Seanad debates

Thursday, 13 November 2025

Electricity (Supply) (Amendment) Bill 2025: Second Stage

 

2:00 am

Gareth Scahill (Fine Gael)

The Minister is welcome to the Chamber. This Bill is significant. It will enable the ESB to deliver the largest single expansion and reinforcement of our national electricity network in decades. It will allow the ESB to borrow and invest at competitive rates, strengthening both our grid and our energy security. As a councillor, on 25 November 2024, I had a motion before Roscommon County Council calling for investment in our electricity infrastructure. I am delighted to hear that the Minister is delivering this and that he was listening to that call and the calls of many other councillors nationwide. The level of investment is essential if we are to meet the 50% increase in electricity demand expected by 2035 and to support housing, growth in foreign direct investment and the transition to renewable energy. It is also intended to improve network resilience against future weather events, a point that resonates deeply with my part of the country.

I have spoken at length in this House on numerous occasions about the amount of time we have spent without power in west Roscommon and elsewhere in the western part of the country due to storm damage. During Storm Éowyn last February, 768,000 customers were left without power, some for up to three and a half weeks. I was delighted to hear the Minister announce the Electricity (Supply) (Amendment) Bill 2025 on 29 July 2025. The idea of it was to bolster the storm resilience of the electricity grid. Yet, when I read the text before us, it does not go into as much detail as I would like to see on the provision of forestry corridors and on powers when it comes to vegetation management. I understand that separate legislation is still pending at the moment, and that delays matters, but people in rural Ireland cannot wait. We are facing into another winter of potential power outages and action needs to be taken.

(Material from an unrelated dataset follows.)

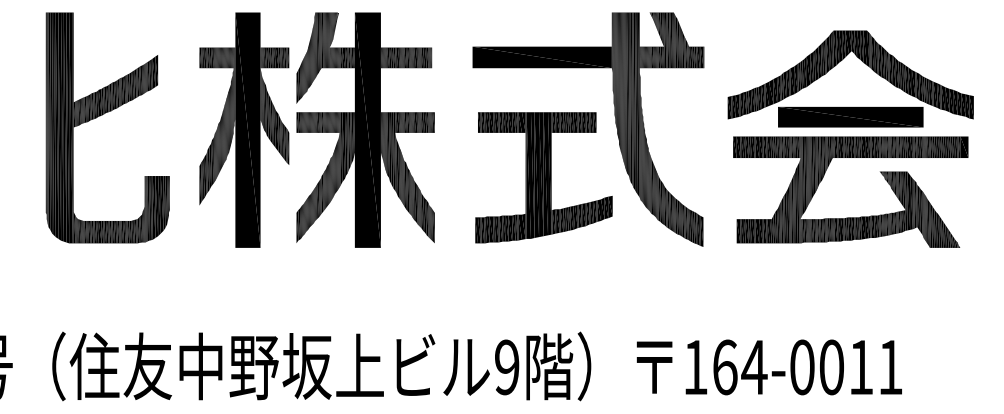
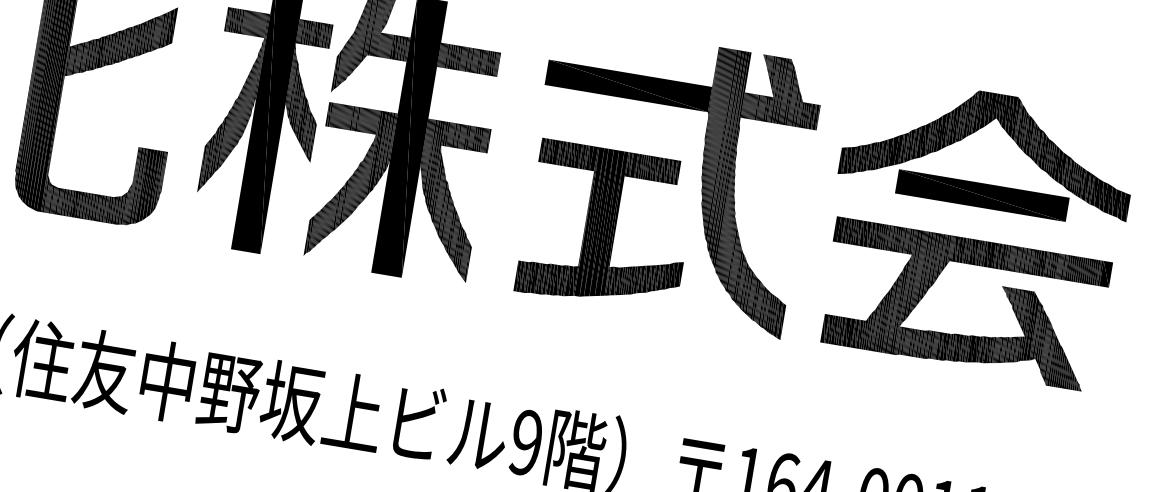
part: (837, 64) -> (977, 131), moved

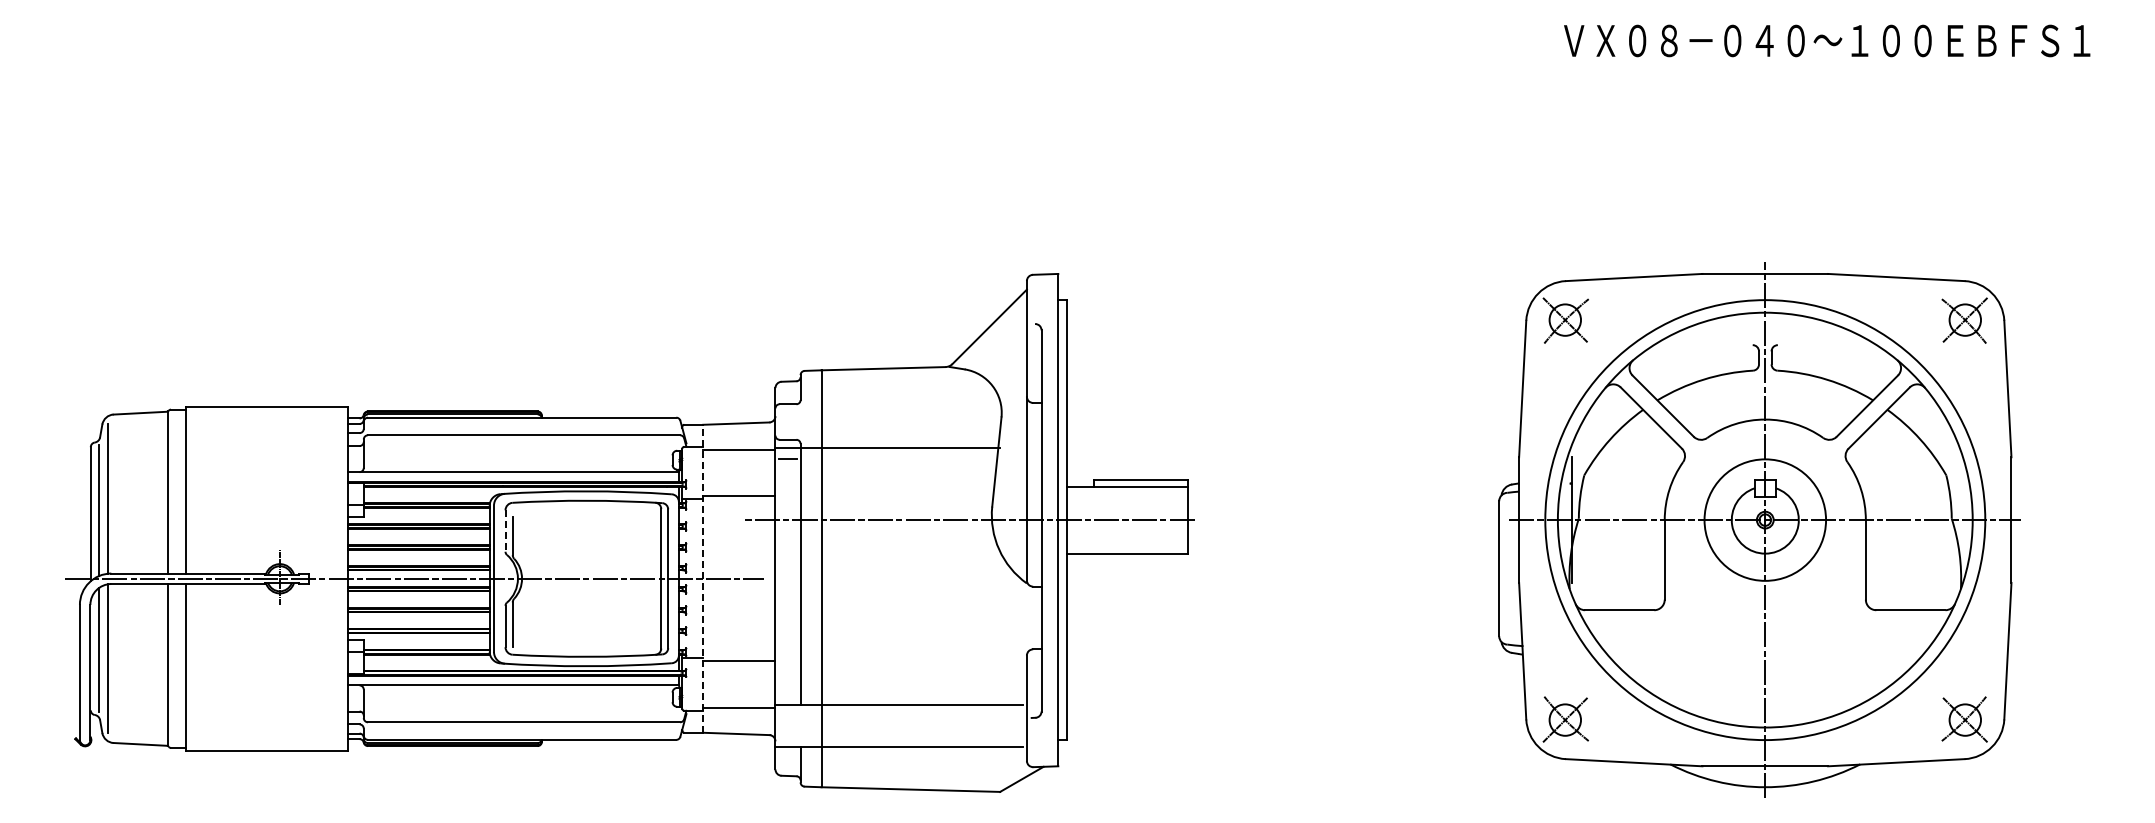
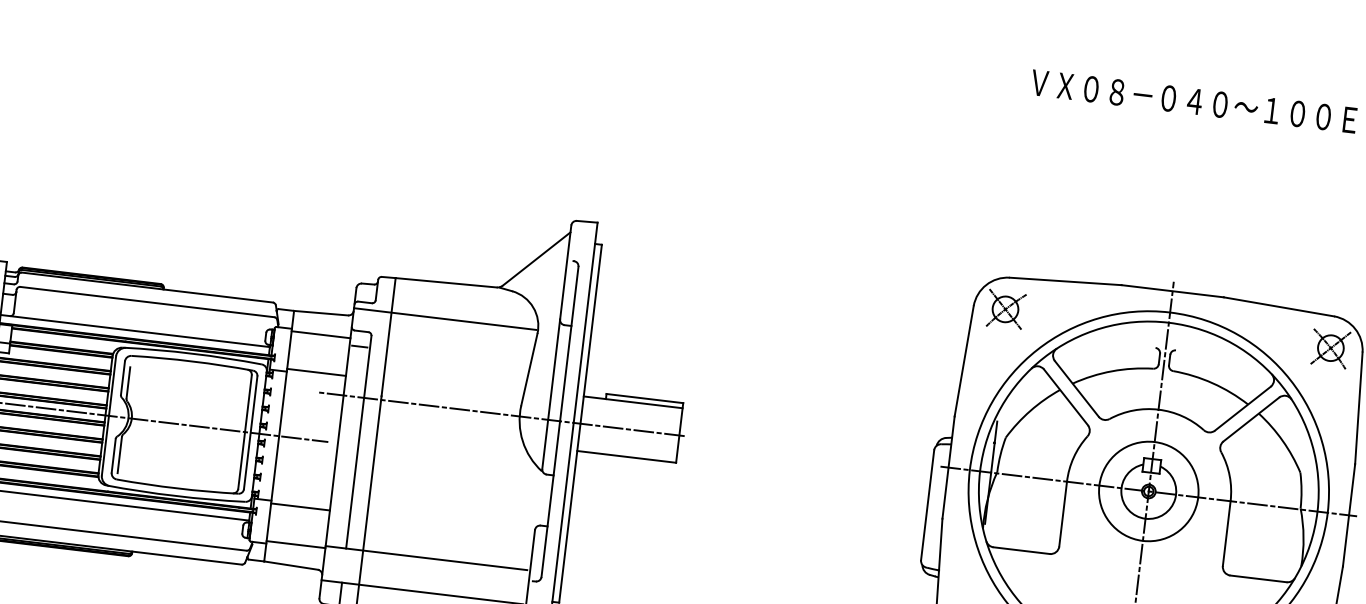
line: (887, 447) -> (445, 318), moved
line: (505, 531) -> (122, 378), dashed -> solid
line: (703, 578) -> (279, 435), dashed -> solid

I acknowledge that this Bill allows the ESB to issue new capital stock to be subscribed to by the Minister for Climate, Energy and Environment, and the Minister for public expenditure at a cost of €1.5 billion. Second, it raises the ESB's statutory borrowing limits from €12 billion to €17 billion to enable delivery of the PR6 investment programme. I am going back to the element that I was hoping to see in this and what communities in the west need, namely, grid resilience in forestry corridors, a compensation framework for affected landowners and a clear statutory mandate for vegetation management around power lines. I am tight for time but when I raised this in a Commencement matter earlier this month, I was referred to this Bill. This Bill was going to address all of these elements. I have heard that we have until tomorrow afternoon to look at some amendments for this. As someone who called for investment, I am fully supportive of the investment in the network, but the resilience that we need from constituents in the west of Ireland is something that I want to see.

I am supporting the Bill on Second Stage because it enables critical investment in our national grid, supports the energy transition and strengthens the ESB's financial foundations. I would like to see it quickly followed by forestry corridor and vegetation management amendments, as we were promised in July. I need to see a timeline in relation to that, if possible. We need a co-ordinated response to protect against storms like Storm Éowyn, Storm Floris and Storm Amy. Storm Floris was only a yellow warning, yet we still had power outages in the west of Ireland. We need a co-ordinated approach on this. I welcome the Bill. I support the Minister on this Bill, but I will have to look at an amendment that may include that tomorrow.